Sans socle ni-double-fond
Le lieu des contingences installation, Muriel Rodolosse. Crédit photo Yohann Gozard/ MAGP2014
L’exposition Sans socle ni double-fond invite à faire l’expérience d’une peinture qui s’appréhende dans le déplacement.
Le procédé d’exécution des tableaux lui-même n’est pas étranger à ce principe. Muriel Rodolosse n’a jamais peint sur toile, refusant l’autorité de sa texture et de sa souplesse, lui préférant un support lisse, plus neutre. Depuis 1996, elle peint sous Plexiglas. Rigide et transparent, il permet de franchir le plan zéro du support et de passer toute la peinture à l’arrière. L’artiste construit le tableau dans son inversion : elle commence par les détails et finit par le fond. La hiérarchisation des plans est donc inversée, parfois même mélangée. Dans ce mouvement entre la face lisse - offerte au regardeur et qui interdit tout repentir - et la face intérieure - les coulisses en quelque sorte, qui accueillent le geste, la touche, l’intimité de l’oeuvre - se joue le lieu de la peinture entre ce qui est montré et ce qui est caché. Ainsi, Muriel Rodolosse renverse la vision perspectiviste de la fenêtre ouverte sur le monde et interroge la nature de l’oeuvre regardée.

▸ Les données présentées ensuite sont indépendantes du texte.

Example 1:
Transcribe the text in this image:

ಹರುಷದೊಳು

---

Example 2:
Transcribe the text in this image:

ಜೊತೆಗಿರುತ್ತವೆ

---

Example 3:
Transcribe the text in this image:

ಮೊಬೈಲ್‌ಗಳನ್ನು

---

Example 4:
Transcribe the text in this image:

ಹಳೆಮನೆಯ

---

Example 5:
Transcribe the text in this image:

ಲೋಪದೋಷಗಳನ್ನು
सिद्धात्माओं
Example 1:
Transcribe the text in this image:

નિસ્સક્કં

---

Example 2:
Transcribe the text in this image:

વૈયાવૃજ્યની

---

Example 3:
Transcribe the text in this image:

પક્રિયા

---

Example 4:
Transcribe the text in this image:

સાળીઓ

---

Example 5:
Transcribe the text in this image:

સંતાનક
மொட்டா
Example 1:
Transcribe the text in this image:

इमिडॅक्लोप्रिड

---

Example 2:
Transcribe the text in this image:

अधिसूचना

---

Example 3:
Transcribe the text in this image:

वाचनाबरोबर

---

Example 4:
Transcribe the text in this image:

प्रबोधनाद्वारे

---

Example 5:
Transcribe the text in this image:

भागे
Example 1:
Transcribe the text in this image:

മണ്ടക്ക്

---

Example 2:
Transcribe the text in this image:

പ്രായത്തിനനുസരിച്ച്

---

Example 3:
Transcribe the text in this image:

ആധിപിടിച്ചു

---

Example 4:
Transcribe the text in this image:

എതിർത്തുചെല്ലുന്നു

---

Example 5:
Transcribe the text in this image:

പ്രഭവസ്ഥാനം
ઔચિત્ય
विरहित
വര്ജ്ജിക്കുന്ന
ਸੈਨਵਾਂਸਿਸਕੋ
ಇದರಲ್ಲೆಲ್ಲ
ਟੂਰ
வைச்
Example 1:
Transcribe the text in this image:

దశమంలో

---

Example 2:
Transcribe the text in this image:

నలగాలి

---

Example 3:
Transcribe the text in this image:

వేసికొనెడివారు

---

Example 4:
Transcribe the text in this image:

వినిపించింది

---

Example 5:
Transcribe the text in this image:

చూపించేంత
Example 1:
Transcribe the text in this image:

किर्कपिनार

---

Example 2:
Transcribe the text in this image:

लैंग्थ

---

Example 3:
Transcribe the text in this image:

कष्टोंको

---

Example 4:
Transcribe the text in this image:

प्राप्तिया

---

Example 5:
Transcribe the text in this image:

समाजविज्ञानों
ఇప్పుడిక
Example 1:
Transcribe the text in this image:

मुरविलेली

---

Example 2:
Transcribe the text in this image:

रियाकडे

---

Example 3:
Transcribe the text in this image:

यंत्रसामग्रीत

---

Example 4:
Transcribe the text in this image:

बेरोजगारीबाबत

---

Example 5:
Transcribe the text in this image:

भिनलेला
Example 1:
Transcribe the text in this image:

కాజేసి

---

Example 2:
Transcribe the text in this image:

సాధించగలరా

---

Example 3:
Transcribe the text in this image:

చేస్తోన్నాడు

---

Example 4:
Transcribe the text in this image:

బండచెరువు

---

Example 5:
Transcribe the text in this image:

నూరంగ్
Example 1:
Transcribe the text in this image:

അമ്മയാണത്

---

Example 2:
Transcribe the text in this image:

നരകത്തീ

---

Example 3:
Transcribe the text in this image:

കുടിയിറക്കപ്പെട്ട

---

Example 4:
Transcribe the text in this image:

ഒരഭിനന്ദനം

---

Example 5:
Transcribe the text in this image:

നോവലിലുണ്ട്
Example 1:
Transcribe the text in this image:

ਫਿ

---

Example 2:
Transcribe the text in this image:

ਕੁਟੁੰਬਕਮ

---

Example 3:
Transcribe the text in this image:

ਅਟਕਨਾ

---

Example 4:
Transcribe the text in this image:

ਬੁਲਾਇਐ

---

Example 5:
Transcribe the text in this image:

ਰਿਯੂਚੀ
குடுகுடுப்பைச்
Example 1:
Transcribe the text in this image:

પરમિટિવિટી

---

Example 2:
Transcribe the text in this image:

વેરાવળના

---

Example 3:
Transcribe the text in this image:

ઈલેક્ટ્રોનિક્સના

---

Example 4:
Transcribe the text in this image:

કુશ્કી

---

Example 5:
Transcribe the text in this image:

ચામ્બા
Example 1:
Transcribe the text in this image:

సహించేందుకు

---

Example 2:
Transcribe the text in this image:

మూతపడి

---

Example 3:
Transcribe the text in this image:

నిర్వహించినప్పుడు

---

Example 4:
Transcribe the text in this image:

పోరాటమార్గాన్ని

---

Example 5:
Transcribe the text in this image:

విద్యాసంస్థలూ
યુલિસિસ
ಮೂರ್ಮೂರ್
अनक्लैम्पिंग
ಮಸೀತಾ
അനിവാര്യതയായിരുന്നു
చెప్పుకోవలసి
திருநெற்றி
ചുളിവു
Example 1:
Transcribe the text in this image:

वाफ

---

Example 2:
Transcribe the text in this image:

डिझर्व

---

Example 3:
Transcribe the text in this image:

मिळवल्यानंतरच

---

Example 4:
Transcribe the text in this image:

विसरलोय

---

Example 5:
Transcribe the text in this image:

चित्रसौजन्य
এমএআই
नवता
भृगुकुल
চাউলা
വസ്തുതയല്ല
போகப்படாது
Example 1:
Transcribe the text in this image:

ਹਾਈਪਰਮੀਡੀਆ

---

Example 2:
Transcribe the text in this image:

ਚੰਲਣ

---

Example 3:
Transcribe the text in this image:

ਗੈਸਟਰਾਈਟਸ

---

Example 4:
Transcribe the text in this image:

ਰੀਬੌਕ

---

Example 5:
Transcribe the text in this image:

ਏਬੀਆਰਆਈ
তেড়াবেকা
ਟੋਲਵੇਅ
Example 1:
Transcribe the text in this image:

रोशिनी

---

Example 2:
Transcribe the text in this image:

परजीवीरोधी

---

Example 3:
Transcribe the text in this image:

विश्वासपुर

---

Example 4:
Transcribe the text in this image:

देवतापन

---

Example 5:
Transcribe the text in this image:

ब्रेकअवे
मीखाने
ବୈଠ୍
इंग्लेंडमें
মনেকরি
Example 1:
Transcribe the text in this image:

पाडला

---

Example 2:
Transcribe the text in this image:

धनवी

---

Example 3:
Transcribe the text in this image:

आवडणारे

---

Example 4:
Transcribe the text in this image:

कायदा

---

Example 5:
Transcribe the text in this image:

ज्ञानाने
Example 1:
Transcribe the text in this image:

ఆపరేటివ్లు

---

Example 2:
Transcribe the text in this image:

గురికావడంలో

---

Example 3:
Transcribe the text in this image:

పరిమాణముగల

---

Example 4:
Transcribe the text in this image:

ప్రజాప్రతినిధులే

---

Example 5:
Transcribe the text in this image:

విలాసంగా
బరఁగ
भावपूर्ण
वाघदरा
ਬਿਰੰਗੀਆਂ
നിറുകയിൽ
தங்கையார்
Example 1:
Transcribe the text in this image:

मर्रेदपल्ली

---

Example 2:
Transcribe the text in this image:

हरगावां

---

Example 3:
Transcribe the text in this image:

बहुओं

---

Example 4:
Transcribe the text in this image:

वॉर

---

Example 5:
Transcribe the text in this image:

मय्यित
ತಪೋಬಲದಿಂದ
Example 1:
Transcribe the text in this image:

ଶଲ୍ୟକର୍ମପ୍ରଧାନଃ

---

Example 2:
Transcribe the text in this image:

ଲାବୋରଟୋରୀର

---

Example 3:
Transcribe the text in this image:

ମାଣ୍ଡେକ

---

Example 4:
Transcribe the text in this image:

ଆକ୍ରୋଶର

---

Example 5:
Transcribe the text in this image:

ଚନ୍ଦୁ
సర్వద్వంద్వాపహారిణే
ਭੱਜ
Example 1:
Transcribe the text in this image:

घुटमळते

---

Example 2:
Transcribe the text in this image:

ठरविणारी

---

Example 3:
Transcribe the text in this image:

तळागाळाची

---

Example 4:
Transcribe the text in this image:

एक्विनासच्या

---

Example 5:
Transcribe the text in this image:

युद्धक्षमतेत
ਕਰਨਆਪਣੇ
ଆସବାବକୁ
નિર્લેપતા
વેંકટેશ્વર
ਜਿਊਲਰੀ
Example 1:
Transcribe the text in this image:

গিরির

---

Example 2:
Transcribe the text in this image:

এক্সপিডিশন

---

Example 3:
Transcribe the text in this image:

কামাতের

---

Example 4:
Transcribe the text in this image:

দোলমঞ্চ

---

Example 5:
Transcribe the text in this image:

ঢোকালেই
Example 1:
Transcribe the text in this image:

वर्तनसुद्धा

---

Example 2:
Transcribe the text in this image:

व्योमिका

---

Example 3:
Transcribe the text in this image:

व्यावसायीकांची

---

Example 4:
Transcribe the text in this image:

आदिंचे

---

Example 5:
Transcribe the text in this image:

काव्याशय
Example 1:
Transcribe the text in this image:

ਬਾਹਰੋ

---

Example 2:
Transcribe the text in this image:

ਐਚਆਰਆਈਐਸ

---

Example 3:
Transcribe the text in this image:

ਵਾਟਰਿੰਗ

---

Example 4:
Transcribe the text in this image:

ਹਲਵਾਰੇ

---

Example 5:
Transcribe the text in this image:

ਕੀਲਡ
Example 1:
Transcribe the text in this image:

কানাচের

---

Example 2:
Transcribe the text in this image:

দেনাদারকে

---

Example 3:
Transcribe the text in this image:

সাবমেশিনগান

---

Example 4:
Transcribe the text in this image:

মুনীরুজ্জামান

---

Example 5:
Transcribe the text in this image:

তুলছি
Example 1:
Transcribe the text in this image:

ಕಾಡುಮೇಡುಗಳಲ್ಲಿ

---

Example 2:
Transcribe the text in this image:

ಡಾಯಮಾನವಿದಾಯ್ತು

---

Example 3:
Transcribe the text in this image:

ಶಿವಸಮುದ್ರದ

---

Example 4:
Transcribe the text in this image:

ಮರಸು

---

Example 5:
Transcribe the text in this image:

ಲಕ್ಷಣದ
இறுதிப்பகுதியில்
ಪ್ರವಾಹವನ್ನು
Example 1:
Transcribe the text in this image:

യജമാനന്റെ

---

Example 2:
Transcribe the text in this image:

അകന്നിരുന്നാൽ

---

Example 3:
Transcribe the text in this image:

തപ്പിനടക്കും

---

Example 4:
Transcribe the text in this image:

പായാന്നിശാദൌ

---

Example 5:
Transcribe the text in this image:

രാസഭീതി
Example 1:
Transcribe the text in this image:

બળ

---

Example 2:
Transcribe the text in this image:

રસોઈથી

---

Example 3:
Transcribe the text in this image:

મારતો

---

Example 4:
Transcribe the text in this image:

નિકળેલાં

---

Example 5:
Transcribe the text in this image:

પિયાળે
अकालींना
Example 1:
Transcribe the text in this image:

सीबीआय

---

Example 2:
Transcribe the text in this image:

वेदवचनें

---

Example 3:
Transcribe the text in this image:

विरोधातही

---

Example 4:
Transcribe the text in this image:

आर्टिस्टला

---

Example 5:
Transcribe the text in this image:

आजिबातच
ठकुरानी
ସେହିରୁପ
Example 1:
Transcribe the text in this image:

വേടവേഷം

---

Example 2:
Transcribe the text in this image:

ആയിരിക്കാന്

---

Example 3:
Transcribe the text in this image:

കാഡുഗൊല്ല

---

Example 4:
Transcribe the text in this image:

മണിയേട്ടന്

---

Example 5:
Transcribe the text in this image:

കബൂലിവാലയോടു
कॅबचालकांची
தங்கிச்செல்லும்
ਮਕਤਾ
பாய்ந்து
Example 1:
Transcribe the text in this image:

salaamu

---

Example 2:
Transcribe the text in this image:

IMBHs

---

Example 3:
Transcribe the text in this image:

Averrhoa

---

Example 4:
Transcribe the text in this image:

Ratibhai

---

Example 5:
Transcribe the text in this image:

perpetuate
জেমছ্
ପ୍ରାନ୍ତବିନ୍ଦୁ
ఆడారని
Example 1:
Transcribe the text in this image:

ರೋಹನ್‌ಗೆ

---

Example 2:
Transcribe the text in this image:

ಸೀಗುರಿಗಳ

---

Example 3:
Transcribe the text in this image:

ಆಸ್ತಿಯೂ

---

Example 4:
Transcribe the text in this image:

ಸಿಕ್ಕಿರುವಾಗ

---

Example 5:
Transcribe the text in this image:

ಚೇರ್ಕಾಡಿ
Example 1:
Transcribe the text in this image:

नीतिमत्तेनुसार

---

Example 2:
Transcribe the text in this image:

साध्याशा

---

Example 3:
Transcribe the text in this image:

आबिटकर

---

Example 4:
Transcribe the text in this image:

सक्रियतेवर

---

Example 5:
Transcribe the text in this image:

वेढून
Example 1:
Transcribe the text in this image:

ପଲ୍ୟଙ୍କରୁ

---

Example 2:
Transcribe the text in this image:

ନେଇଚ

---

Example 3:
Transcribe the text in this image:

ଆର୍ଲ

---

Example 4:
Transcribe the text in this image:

Pour cette exposition, elle joue le paradoxe de la frontière entre le visible et l’invisible, entre l’aspect lisse et la face cachée, en l’occurence ici, la matière de la peinture fixée sous Plexiglas. Le titre évoque plus largement les interrogations de Muriel Rodolosse quant aux outils de l’exposition : le cadre, le socle, la cimaise… Sans socle ni double-fond est d’abord conçue comme une déambulation, un aller-retour, dans ce double mouvement vers l’extérieur -le regard porté sur, la lumière- et vers l’intérieur- la vision géologique, l’ombre.
« Je pars toujours de l’analyse des espaces afin d’y inscrire une exposition qui interpelle le lieu mais aussi le déplacement des regardeurs » (Muriel Rodolosse, janvier 2014).